Usually, companies that are removed from an index the stock declines a bit and of course companies that are added to an index the stock gets a nice bounce.

Citigroup

November 15, 2008

The way to invest has always been buy low and sell high.  However simple as that sounds it’s probably one of the hardest things to do.  We all heard of how the stock market is in such a turmoil these days.  Everything has lost 50-60% and sometimes even more.

For me that sounds like it’s buying time.  Sure, the market can go lower and even tank.  Nobody knows what it will do and that’s why you have to just close your eyes and pull the trigger.  I’ve been putting a little money in here and there.  On Friday, I plunkered down some more and bought Citigroup.  Their ticker symbol is C.  According to Yahoo Finance, Citigroup stock trading range on Friday was 8.79 – 10.11 and ended the day at 9.53.  I won’t tell you exactly how much I invested but I’ll tell you this – I got in on the lower end of that range.  I did not do my due diligence in researching the company before buying the stock.  However, I believe it’s large size can withstand the current economy and come out stronger five years from now.  Let’s wait and see.  I’m putting calendar reminders to revisit this in 1,3,5 years.

What to do in a bear market?

October 9, 2008

I can tell you what not to do in a bear market – that is sell.  Why should I not sell everything and stop the bleeding?  Well, first of all the saying goes “Buy low, sell high”.  If you sell in a bear market you are doing the exact opposite, unless you got in long time ago at lower prices.  However, I doubt most people are in that situation.

For me now is a time to average down.  Averaging down is when I have shares at say $20 and now the stock is down to $10.  If I buy the exact same amount of shares then my cost for all my shares of the same company is now $15 ($20+$10 = $30 /2 = $15).  This way if the market recovers, which they always do, my stock has to climb back to $15 to break even and $15+ to profit, not $20 as before.

However, I would not recommend this if you don’t have the stomach for it.  The stock can go down even further like say bankrupt (WAMU, Lehman).  Both WAMU and Lehman Brothers were in the $40+ at the beginning of the year.  In those cases you would lose all the money you invested in the company.  I only average down if I believe the stock has been pushed down too far and that the stock will recover once the market picks up.

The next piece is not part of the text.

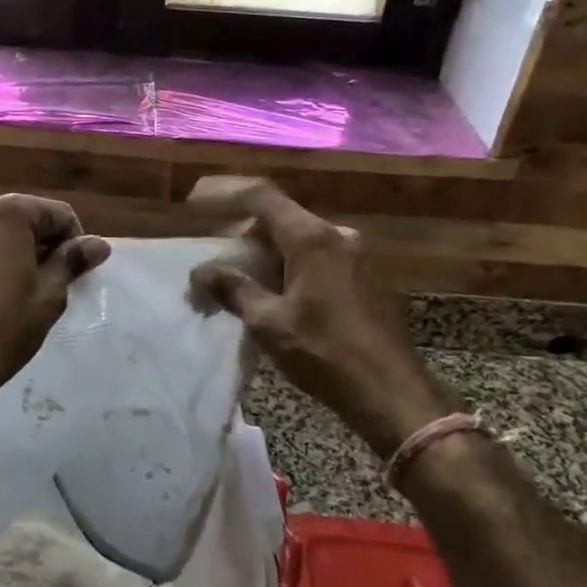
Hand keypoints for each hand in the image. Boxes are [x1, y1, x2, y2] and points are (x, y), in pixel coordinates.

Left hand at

Not many people practice this because how do you put more money into something that is losing money almost everyday.  My thoughts are if you believe in the company then you are buying the stock on a discount.  When the fears are over the stock should rebound.  Timing is almost impossible so it’s best to just buy and wait.  Sometimes it could be a year, sometimes more.

I Prosper.com, you Prosper.com

October 8, 2008
Prosper.com

Prosper.com

With the credit market frozen like a huge ice block what are consumers to do if they need a loan.  Banks stop lending to anyone including other banks.  Credit terms are changing without consumer agreeing to the new terms.  I’ve even heard on the radio today that because of the credit market some consumers have seen their rates hike for no reason – even if they have been making timely payments.

If you’re in need of a short term, 3 year, fully amortized loan you might be in luck.  Prosper.com allows anyone to post a loan request and let regular people like myself bid on them.  The borrower would have to provide personal information like income, ssn, and a full credit report.  Lenders, not banks, will able to view a summary of all information and place bids on the loan.  A lender can bid on any loan that is still open, even if it’s fully funded, at any rate they want.  The more people bid the lower the rates get. The minimum bid on a loan is $50 and up to the full amount of the loan.  The average loan rate at Prosper.com is around 8.68%.  Not bad if you can’t get a loan anywhere else.

Once the loan is fully funded there is a loan agreement between the borrower and all of the lenders with terms and agreement.  Nobody signs the agreement but it is there if it is needed.  I have had a few bad loans that did default but the majority is in good standing.  The defaulted loan goes to a collection agency.  So far, none of the defaulted loan have been recoverd.  I’m still working out a method for picking good borrowers.